▶ [YOUR OBJECTIVE] Although the records contain pictures, only their text should be repeated, exactly as it stands.

EXTRACTED RECORDS START

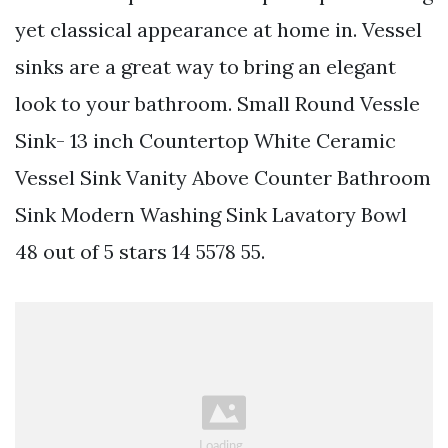
yet classical appearance at home in. Vessel
sinks are a great way to bring an elegant
look to your bathroom. Small Round Vessle
Sink- 13 inch Countertop White Ceramic
Vessel Sink Vanity Above Counter Bathroom
Sink Modern Washing Sink Lavatory Bowl
48 out of 5 stars 14 5578 55.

EXTRACTED RECORDS END

▶ [EXERCISE RESULT]
yet classical appearance at home in. Vessel
sinks are a great way to bring an elegant
look to your bathroom. Small Round Vessle
Sink- 13 inch Countertop White Ceramic
Vessel Sink Vanity Above Counter Bathroom
Sink Modern Washing Sink Lavatory Bowl
48 out of 5 stars 14 5578 55.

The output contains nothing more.